Copy the listing word for word, starting at its very first line and ending at the line that contains "Learn how AI", with both of those lines included.
════════════════
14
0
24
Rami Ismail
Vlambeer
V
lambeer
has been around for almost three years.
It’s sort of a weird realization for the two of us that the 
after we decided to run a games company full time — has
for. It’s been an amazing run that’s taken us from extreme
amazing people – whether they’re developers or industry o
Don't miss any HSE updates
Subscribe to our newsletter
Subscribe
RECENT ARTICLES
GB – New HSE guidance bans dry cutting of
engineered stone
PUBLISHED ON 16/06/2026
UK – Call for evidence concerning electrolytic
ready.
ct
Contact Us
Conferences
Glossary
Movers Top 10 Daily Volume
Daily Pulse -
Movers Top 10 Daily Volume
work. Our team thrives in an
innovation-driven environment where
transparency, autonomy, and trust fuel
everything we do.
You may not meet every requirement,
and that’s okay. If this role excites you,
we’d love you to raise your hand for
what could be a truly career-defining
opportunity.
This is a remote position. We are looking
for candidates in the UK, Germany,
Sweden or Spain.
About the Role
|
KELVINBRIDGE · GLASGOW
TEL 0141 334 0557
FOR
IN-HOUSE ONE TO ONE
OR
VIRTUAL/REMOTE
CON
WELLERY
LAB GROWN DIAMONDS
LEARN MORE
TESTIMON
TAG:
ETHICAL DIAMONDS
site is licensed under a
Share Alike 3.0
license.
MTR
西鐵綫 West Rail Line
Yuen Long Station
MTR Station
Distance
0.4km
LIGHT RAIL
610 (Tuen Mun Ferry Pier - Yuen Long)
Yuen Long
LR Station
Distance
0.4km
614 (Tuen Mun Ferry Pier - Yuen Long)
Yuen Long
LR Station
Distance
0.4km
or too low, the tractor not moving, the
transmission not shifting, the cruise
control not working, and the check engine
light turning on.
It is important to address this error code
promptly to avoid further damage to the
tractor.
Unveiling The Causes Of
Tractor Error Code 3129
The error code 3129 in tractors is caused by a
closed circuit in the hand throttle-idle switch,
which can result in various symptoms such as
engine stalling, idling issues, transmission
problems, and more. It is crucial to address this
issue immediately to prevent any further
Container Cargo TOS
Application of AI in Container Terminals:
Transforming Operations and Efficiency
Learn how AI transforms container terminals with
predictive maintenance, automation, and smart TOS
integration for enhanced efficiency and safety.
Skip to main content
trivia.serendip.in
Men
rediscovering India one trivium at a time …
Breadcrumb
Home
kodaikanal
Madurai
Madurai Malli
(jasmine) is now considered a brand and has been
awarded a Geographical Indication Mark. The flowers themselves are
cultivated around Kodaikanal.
════════════════
→ **RESULT**
14
0
24
Rami Ismail
Vlambeer
V
lambeer
has been around for almost three years.
It’s sort of a weird realization for the two of us that the 
after we decided to run a games company full time — has
for. It’s been an amazing run that’s taken us from extreme
amazing people – whether they’re developers or industry o
Don't miss any HSE updates
Subscribe to our newsletter
Subscribe
RECENT ARTICLES
GB – New HSE guidance bans dry cutting of
engineered stone
PUBLISHED ON 16/06/2026
UK – Call for evidence concerning electrolytic
ready.
ct
Contact Us
Conferences
Glossary
Movers Top 10 Daily Volume
Daily Pulse -
Movers Top 10 Daily Volume
work. Our team thrives in an
innovation-driven environment where
transparency, autonomy, and trust fuel
everything we do.
You may not meet every requirement,
and that’s okay. If this role excites you,
we’d love you to raise your hand for
what could be a truly career-defining
opportunity.
This is a remote position. We are looking
for candidates in the UK, Germany,
Sweden or Spain.
About the Role
|
KELVINBRIDGE · GLASGOW
TEL 0141 334 0557
FOR
IN-HOUSE ONE TO ONE
OR
VIRTUAL/REMOTE
CON
WELLERY
LAB GROWN DIAMONDS
LEARN MORE
TESTIMON
TAG:
ETHICAL DIAMONDS
site is licensed under a
Share Alike 3.0
license.
MTR
西鐵綫 West Rail Line
Yuen Long Station
MTR Station
Distance
0.4km
LIGHT RAIL
610 (Tuen Mun Ferry Pier - Yuen Long)
Yuen Long
LR Station
Distance
0.4km
614 (Tuen Mun Ferry Pier - Yuen Long)
Yuen Long
LR Station
Distance
0.4km
or too low, the tractor not moving, the
transmission not shifting, the cruise
control not working, and the check engine
light turning on.
It is important to address this error code
promptly to avoid further damage to the
tractor.
Unveiling The Causes Of
Tractor Error Code 3129
The error code 3129 in tractors is caused by a
closed circuit in the hand throttle-idle switch,
which can result in various symptoms such as
engine stalling, idling issues, transmission
problems, and more. It is crucial to address this
issue immediately to prevent any further
Container Cargo TOS
Application of AI in Container Terminals:
Transforming Operations and Efficiency
Learn how AI transforms container terminals with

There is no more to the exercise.